**抜粋文:**

2024(令和6)年度の保険料は月額16,980円、2025(令和7)年度の保険料は月額17,510円です。
2年分の前納制度があるので、国民年金保険料は、翌年度分も発表されます。
国民年金の保険料の納付期限と納付方法
第1号被保険者の毎月の保険料の納付期限は、翌月末日です。
国民年金の保険料の納付方法として、月々の納付のほかに前納制度や早割制度が設けられています。
前納制度には、6か月分、1年分、2年分の前納があり、現金またはクレジットカードによる納付と口座振替による納付で割引率が異なります。
早割制度とは、口座振替により保険料を納付する場合、保険料の引落しを翌月末ではなく当月末にすると、毎月50円ずつ割引になる制度です。
納付すべき保険料を滞納した場合、納付期限から2年を経過すると時効により納付することができなくなります。
国民年金の任意加入制度
国民年金の任意加入制度とは、60歳までに老齢基礎年金の受給資格を満たしていない場合や、40年の納付済期間がないため老齢基礎年金を満額受給できない場合等で年金額の増額を希望するときに、60歳以降でも国民年金に任意加入することができる制度のことです。

**提示資料:**
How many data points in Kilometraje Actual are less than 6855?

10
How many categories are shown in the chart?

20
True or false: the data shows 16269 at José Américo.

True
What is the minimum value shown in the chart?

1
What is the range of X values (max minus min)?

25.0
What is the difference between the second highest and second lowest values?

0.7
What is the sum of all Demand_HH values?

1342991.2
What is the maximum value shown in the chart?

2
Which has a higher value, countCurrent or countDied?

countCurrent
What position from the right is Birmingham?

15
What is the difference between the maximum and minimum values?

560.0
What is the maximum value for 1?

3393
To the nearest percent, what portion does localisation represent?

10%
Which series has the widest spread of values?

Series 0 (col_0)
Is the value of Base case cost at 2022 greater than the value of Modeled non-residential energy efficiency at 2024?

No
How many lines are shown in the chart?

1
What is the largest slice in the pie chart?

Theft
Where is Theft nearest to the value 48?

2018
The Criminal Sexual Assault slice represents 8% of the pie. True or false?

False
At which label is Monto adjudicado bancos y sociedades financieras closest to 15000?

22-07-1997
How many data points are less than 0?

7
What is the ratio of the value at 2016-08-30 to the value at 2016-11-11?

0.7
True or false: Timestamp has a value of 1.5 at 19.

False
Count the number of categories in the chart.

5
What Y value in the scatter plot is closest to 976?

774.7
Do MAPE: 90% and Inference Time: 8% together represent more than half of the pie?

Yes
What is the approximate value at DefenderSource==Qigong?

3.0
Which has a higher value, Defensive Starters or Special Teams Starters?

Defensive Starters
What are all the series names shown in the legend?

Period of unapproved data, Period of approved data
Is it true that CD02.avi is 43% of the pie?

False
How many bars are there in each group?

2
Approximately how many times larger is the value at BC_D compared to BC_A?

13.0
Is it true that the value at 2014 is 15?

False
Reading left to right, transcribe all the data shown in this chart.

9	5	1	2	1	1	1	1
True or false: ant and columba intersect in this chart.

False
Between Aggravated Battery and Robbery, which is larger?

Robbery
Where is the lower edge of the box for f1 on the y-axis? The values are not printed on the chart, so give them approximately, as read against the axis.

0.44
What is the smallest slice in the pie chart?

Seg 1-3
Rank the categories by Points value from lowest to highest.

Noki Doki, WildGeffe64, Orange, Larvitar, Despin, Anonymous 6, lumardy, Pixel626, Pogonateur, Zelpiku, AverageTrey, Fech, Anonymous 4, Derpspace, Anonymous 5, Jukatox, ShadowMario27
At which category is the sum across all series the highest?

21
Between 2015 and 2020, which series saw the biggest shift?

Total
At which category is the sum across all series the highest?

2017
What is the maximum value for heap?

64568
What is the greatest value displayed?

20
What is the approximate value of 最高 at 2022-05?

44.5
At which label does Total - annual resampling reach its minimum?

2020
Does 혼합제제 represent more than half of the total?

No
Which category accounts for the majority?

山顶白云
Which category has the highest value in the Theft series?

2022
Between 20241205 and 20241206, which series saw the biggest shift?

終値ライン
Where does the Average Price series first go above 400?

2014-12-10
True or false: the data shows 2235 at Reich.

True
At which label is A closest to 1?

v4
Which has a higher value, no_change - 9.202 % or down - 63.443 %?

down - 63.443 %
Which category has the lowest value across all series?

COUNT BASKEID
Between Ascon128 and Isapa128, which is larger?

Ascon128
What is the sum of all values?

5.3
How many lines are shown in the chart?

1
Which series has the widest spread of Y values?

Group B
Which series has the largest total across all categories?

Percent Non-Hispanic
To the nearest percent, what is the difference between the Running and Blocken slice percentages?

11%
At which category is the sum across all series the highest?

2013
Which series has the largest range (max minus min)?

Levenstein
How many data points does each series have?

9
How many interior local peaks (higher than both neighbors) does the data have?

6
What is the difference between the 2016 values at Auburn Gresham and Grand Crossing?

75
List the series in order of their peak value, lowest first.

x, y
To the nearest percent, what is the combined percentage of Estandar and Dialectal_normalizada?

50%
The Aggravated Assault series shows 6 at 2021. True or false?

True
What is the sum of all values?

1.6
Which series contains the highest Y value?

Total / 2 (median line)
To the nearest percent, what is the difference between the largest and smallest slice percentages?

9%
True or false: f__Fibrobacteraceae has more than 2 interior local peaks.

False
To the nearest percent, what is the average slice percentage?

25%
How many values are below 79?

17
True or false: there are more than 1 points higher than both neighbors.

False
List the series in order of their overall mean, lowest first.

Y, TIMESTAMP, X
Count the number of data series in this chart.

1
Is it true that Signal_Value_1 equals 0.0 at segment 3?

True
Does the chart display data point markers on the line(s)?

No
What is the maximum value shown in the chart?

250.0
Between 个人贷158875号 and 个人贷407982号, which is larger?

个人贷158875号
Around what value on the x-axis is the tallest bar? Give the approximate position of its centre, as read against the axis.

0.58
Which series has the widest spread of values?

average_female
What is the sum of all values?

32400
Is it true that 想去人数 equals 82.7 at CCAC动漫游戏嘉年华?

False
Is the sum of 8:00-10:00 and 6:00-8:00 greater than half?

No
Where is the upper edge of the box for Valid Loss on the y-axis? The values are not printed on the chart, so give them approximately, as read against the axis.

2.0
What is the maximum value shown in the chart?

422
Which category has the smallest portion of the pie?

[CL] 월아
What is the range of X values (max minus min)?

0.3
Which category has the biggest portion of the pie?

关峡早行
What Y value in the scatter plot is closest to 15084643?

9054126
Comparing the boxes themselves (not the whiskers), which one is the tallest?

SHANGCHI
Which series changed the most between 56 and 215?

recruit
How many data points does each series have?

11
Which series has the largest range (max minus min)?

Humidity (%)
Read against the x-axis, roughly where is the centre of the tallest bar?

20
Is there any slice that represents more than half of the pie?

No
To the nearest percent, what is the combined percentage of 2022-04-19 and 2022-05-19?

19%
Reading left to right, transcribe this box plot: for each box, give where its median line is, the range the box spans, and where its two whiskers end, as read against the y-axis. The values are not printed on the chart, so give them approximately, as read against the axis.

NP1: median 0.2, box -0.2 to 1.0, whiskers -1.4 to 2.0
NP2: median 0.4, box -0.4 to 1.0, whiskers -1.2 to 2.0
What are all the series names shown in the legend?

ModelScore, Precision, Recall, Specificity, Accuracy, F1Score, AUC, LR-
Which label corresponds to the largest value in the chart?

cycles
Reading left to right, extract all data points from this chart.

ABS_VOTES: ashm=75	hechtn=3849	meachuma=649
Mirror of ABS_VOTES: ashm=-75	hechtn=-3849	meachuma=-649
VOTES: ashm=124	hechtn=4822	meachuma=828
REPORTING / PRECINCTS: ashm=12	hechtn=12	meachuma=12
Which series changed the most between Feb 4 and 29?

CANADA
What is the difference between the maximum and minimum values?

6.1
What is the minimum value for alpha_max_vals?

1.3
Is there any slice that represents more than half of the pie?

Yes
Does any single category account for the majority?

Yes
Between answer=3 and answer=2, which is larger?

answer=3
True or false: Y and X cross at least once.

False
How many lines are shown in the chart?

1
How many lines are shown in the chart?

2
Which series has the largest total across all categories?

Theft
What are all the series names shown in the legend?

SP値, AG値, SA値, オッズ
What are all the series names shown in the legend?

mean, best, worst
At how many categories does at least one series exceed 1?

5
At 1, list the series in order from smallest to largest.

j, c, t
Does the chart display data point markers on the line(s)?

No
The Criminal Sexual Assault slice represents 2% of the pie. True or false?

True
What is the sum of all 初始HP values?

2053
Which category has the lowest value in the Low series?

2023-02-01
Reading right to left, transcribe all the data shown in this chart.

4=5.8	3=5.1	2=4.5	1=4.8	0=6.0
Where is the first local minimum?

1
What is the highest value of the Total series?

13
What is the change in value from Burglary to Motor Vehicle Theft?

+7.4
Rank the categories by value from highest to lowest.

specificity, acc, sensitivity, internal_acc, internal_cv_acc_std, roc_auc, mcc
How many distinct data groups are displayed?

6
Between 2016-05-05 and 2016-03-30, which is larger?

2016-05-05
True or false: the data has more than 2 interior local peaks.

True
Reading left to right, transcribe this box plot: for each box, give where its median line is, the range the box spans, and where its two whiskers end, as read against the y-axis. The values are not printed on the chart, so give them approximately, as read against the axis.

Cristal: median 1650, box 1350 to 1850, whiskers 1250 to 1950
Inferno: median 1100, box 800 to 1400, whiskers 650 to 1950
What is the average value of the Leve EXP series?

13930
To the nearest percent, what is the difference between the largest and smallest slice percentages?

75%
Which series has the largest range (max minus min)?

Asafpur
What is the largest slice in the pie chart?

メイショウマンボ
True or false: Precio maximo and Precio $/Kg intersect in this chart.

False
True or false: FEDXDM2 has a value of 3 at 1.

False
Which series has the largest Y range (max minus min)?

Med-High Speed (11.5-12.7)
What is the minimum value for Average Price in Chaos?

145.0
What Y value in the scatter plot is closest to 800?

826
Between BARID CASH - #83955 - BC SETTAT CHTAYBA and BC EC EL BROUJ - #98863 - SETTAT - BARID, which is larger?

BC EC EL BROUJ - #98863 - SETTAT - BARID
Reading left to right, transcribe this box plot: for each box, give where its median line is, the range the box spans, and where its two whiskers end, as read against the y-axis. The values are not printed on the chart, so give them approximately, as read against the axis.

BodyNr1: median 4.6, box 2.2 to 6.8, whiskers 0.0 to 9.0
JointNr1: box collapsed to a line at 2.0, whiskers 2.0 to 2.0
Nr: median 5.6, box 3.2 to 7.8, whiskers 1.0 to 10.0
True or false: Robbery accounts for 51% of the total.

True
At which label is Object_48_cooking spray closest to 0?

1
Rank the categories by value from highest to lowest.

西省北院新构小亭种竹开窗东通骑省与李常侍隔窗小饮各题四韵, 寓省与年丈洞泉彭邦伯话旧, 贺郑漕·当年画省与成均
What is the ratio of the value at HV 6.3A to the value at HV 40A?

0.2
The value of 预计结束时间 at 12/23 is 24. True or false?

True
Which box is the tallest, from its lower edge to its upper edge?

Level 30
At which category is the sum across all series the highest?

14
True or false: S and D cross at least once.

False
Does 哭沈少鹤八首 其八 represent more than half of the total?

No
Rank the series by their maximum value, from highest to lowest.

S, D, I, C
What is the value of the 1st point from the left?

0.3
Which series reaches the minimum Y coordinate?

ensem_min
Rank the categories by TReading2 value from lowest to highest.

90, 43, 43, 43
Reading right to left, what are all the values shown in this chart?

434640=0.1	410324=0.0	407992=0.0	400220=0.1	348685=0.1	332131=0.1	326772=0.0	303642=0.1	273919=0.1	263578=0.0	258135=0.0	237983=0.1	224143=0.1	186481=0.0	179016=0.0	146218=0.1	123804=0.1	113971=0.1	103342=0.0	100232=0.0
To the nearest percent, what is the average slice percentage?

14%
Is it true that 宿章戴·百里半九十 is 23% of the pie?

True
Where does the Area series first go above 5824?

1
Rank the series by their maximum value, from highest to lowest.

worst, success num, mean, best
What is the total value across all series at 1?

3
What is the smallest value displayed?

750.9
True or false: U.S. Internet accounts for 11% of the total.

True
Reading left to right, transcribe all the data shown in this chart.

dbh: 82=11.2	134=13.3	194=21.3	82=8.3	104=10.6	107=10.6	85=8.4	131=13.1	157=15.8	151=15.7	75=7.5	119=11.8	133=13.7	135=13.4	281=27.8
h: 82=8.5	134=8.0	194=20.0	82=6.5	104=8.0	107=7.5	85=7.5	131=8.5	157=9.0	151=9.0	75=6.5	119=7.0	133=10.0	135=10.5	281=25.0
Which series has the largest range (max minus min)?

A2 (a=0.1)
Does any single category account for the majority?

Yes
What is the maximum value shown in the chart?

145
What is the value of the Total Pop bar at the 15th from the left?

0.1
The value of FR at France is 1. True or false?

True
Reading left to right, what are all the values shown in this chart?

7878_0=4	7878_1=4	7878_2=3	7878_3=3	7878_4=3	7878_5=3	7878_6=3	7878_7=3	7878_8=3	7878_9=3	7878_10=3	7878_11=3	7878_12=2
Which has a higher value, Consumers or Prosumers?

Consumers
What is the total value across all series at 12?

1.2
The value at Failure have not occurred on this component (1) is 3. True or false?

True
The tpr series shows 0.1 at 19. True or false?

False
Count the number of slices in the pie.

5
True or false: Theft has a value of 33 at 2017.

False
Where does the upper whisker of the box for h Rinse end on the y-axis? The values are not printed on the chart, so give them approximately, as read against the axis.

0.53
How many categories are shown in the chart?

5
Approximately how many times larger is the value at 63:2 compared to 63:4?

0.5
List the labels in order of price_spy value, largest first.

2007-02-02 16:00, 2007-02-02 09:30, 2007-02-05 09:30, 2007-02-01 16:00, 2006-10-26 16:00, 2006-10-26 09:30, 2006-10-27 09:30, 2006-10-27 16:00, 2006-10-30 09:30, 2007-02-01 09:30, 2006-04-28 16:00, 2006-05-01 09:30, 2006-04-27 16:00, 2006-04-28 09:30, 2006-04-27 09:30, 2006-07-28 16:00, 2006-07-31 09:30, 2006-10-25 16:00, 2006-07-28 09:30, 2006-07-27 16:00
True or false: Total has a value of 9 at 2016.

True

**取り組む問題:** 国民年金についての文章のうち、「2024(令和6)年度の保険」を含む語句で始まり「0円ずつ割引になる制度です。」で終わる部分を、一字一句変えずに書き写しなさい。 国民年金についての文章だけを手がかりにして答えなさい。

**本問の解答:**
2024(令和6)年度の保険料は月額16,980円、2025(令和7)年度の保険料は月額17,510円です。
2年分の前納制度があるので、国民年金保険料は、翌年度分も発表されます。
国民年金の保険料の納付期限と納付方法
第1号被保険者の毎月の保険料の納付期限は、翌月末日です。
国民年金の保険料の納付方法として、月々の納付のほかに前納制度や早割制度が設けられています。
前納制度には、6か月分、1年分、2年分の前納があり、現金またはクレジットカードによる納付と口座振替による納付で割引率が異なります。
早割制度とは、口座振替により保険料を納付する場合、保険料の引落しを翌月末ではなく当月末にすると、毎月50円ずつ割引になる制度です。